O corpo de Brooke Hanlon, de trinta e cinco anos, foi descoberto na rua Pottersville. A investigação é conduzida pelo Ministério Público do Condado de Morris, que até o momento não revelou suspeitos ou pessoas de interesse.
O processo começou quando o marido da vítima, Conor Hanlon, ligou para o número de emergência informando que a esposa não respondia e não respirava. As autoridades chegaram ao local e declararam a morte como suspeita. Uma criança de doze meses estava na casa e saiu ilesa.

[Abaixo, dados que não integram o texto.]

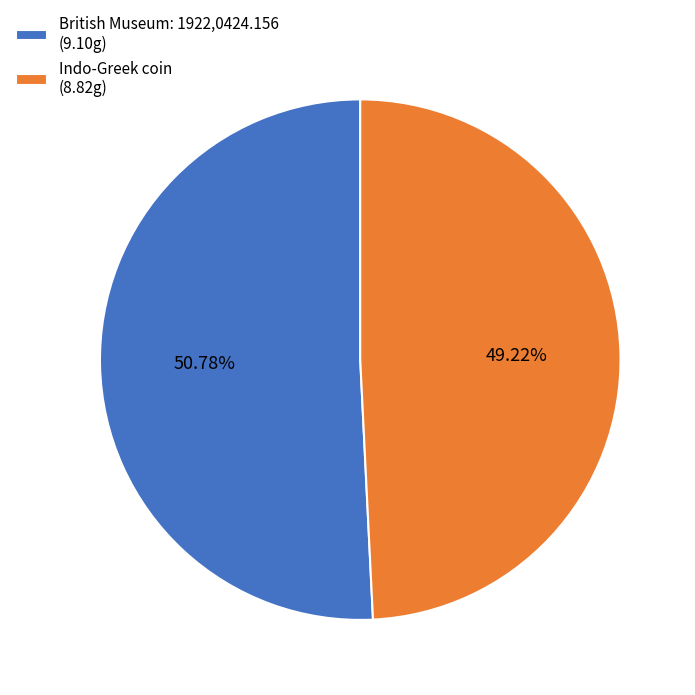

Which category has the biggest portion of the pie?

British Museum: 1922,0424.156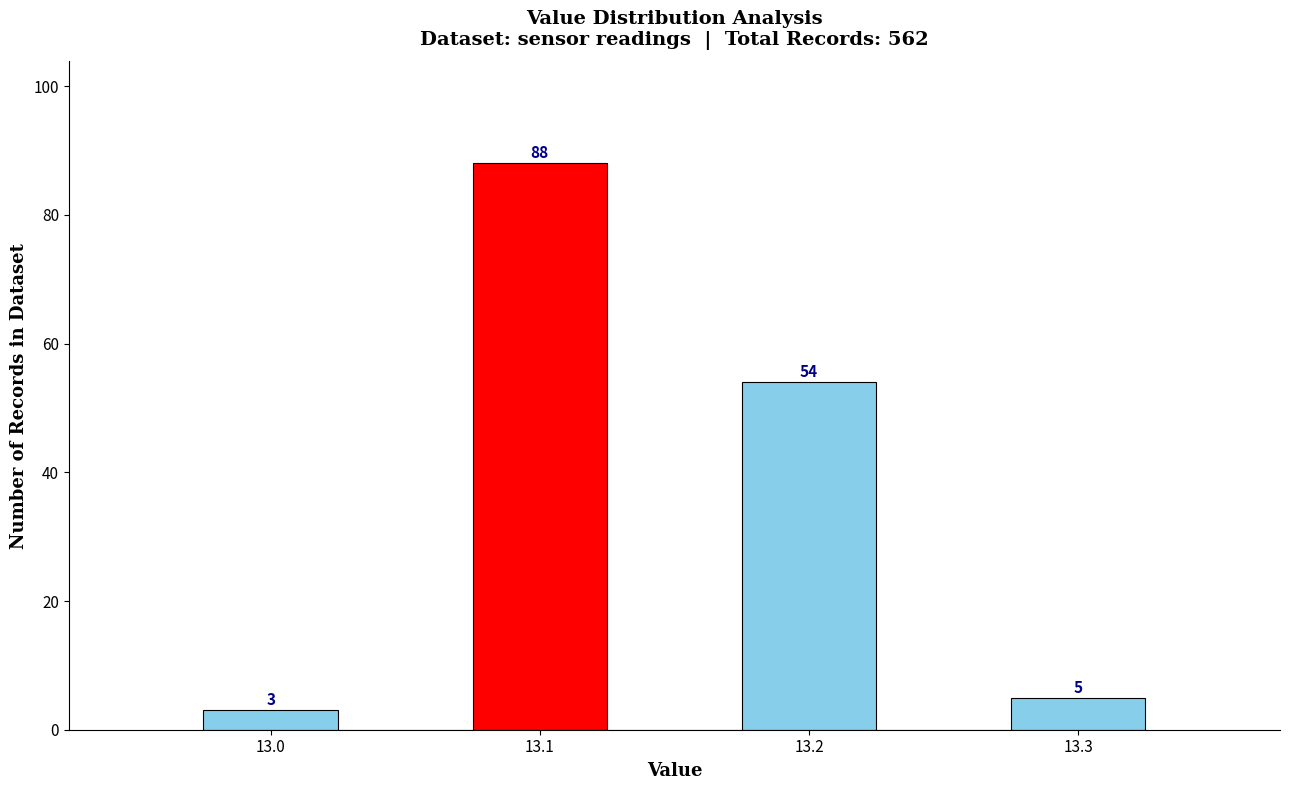

Which range on the x-axis has the tallest bar?

13.075 to 13.125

O investigador privado Carl DeFazio, ex-militar e ex-policial, disse que o silêncio alimenta especulações. Ele afirma que, em casos de homicídio, as autoridades costumam omitir informações que só o autor do crime saberia.
DeFazio comentou que em investigações complexas, é preciso analisar todos os detalhes desde o início, incluindo aspectos financeiros e relacionamentos pessoais. Ele sugeriu que as autoridades devem auditar cada ponto, desde a cena do crime até a coleta de evidências.